**EXERCISES TO COMPLETE**:
- A) Answer these questions from the Quintanilla court order, one per line:
(i) On what date did Quintanilla send her letter to TBI demanding proof?
(ii) How does the Court rule on the Bureaus' Motion?
(iii) What does the Certificate of Conformity state?
- B) From the Quintanilla court order, reproduce the part that opens with the words containing "July 11, 2019" and closes with "to additional proof.".
- C) Condense the paragraph of the Quintanilla court order beginning "TBI, the master servicer for BIG 15" into a bulleted list of its main facts.

**EXTRACT TO READ**:

= Beginning of Section =

United States District Court, W.D. Washington, Tacoma

July 11, 2019

THE BUREAUS, INC., et al., Defendant.


          Ronald B. Leighton United States District Judge.


         THIS MATTER is before the Court on Defendants The Bureaus, Inc. (“TBI”), Bureaus Investment Group Portfolio No. 15, LLC (“BIG 15”), and Bureaus Investment Group III's (“BIG III”) Motion to Dismiss for Pursuant to Rule 12(b)(6). Dkt. #18. Plaintiff Nicole A. Quintanilla's claims challenge a letter sent by counsel for TBI representing that BIG 15 owns a $1, 807.22 debt owed by Quintanilla. According to Quintanilla, the documents provided to verify BIG 15's ownership of the debt were insufficient authentication. The moving Defendants (collectively “The Bureaus”) argue that the documents provided to Quintanilla support BIG 15's ownership of the debt and Quintanilla is not legally entitled to additional proof.

         The Court agrees with the Bureaus and GRANTS their Motion.


         At some unknown time, Quintanilla alleges that “the Defendants” contacted her either through the mail or by telephone to attempt to collect a debt originally owned by Capital One, NA, for charges made on an HSBC retail account. Quintanilla also apparently became aware that The Bureaus had furnished information about her debt to a credit bureau. On October 30, 2018, Quintanilla sent a letter to TBI demanding authentic proof that they had a valid claim against her. Dkt. #19 at 8. Her letter identified no legal authority or specific documents for authentication.

         TBI, the master servicer for BIG 15, responded on November 6 with a brief letter stating the open date for the account, the date of delinquency, the last payment prior to acquisition, the charge-off balance and date, and the current balance due. Id. at 11. The letter also contained numerous attached documents evidencing that the debt in question was owed by Quintanilla and was transferred to BIG 15. These documents included a Bill of Sale and Affidavit of Sale signed by the vice president of Capital One, NA, a Certificate of Conformity stating that the sale conformed to Virginia law, an Affidavit of Assignment signed by a Capital One Services, LLC, employee verifying that Quintanilla's account was transferred to BIG 15, a copy of a check from Quintanilla to HSBC Retail Card Services making a payment on the debt, and copies of Quintanilla's account statements showing payments and failures to pay. Id. at 12-22. Quintanilla's account was apparently sold as part of a pool of debts that Capital One sold to BIG 15.

= End of Section =

**PROVIDED RECORDS**:
= Beginning of Section =

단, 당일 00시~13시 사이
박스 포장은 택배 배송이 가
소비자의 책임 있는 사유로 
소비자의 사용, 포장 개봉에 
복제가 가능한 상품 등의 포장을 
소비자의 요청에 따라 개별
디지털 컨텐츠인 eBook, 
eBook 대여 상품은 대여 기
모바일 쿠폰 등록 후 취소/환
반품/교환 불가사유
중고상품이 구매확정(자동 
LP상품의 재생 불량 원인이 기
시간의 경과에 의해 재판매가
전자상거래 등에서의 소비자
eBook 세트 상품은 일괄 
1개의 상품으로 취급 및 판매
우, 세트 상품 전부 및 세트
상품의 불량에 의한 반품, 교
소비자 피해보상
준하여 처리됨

= End of Section =

**TASK-BY-TASK SOLUTIONS**:
- A)
(i) October 30, 2018
(ii) It grants the Motion.
(iii) That the sale conformed to Virginia law.

- B)
July 11, 2019

THE BUREAUS, INC., et al., Defendant.


          Ronald B. Leighton United States District Judge.


         THIS MATTER is before the Court on Defendants The Bureaus, Inc. (“TBI”), Bureaus Investment Group Portfolio No. 15, LLC (“BIG 15”), and Bureaus Investment Group III's (“BIG III”) Motion to Dismiss for Pursuant to Rule 12(b)(6). Dkt. #18. Plaintiff Nicole A. Quintanilla's claims challenge a letter sent by counsel for TBI representing that BIG 15 owns a $1, 807.22 debt owed by Quintanilla. According to Quintanilla, the documents provided to verify BIG 15's ownership of the debt were insufficient authentication. The moving Defendants (collectively “The Bureaus”) argue that the documents provided to Quintanilla support BIG 15's ownership of the debt and Quintanilla is not legally entitled to additional proof.

- C)
- TBI, master servicer for BIG 15, replied on November 6 with a brief letter.
- The letter gave the account's open date, delinquency date, last payment before acquisition, charge-off balance and date, and current balance due.
- Attached documents showed that Quintanilla owed the debt and that it was transferred to BIG 15:
  - a Bill of Sale and Affidavit of Sale signed by Capital One, NA's vice president
  - a Certificate of Conformity stating that the sale conformed to Virginia law
  - an Affidavit of Assignment, signed by a Capital One Services, LLC, employee, verifying the transfer of Quintanilla's account to BIG 15
  - a copy of Quintanilla's check to HSBC Retail Card Services paying on the debt
  - copies of her account statements showing payments and failures to pay
- The account was apparently sold to BIG 15 as part of a pool of Capital One debts.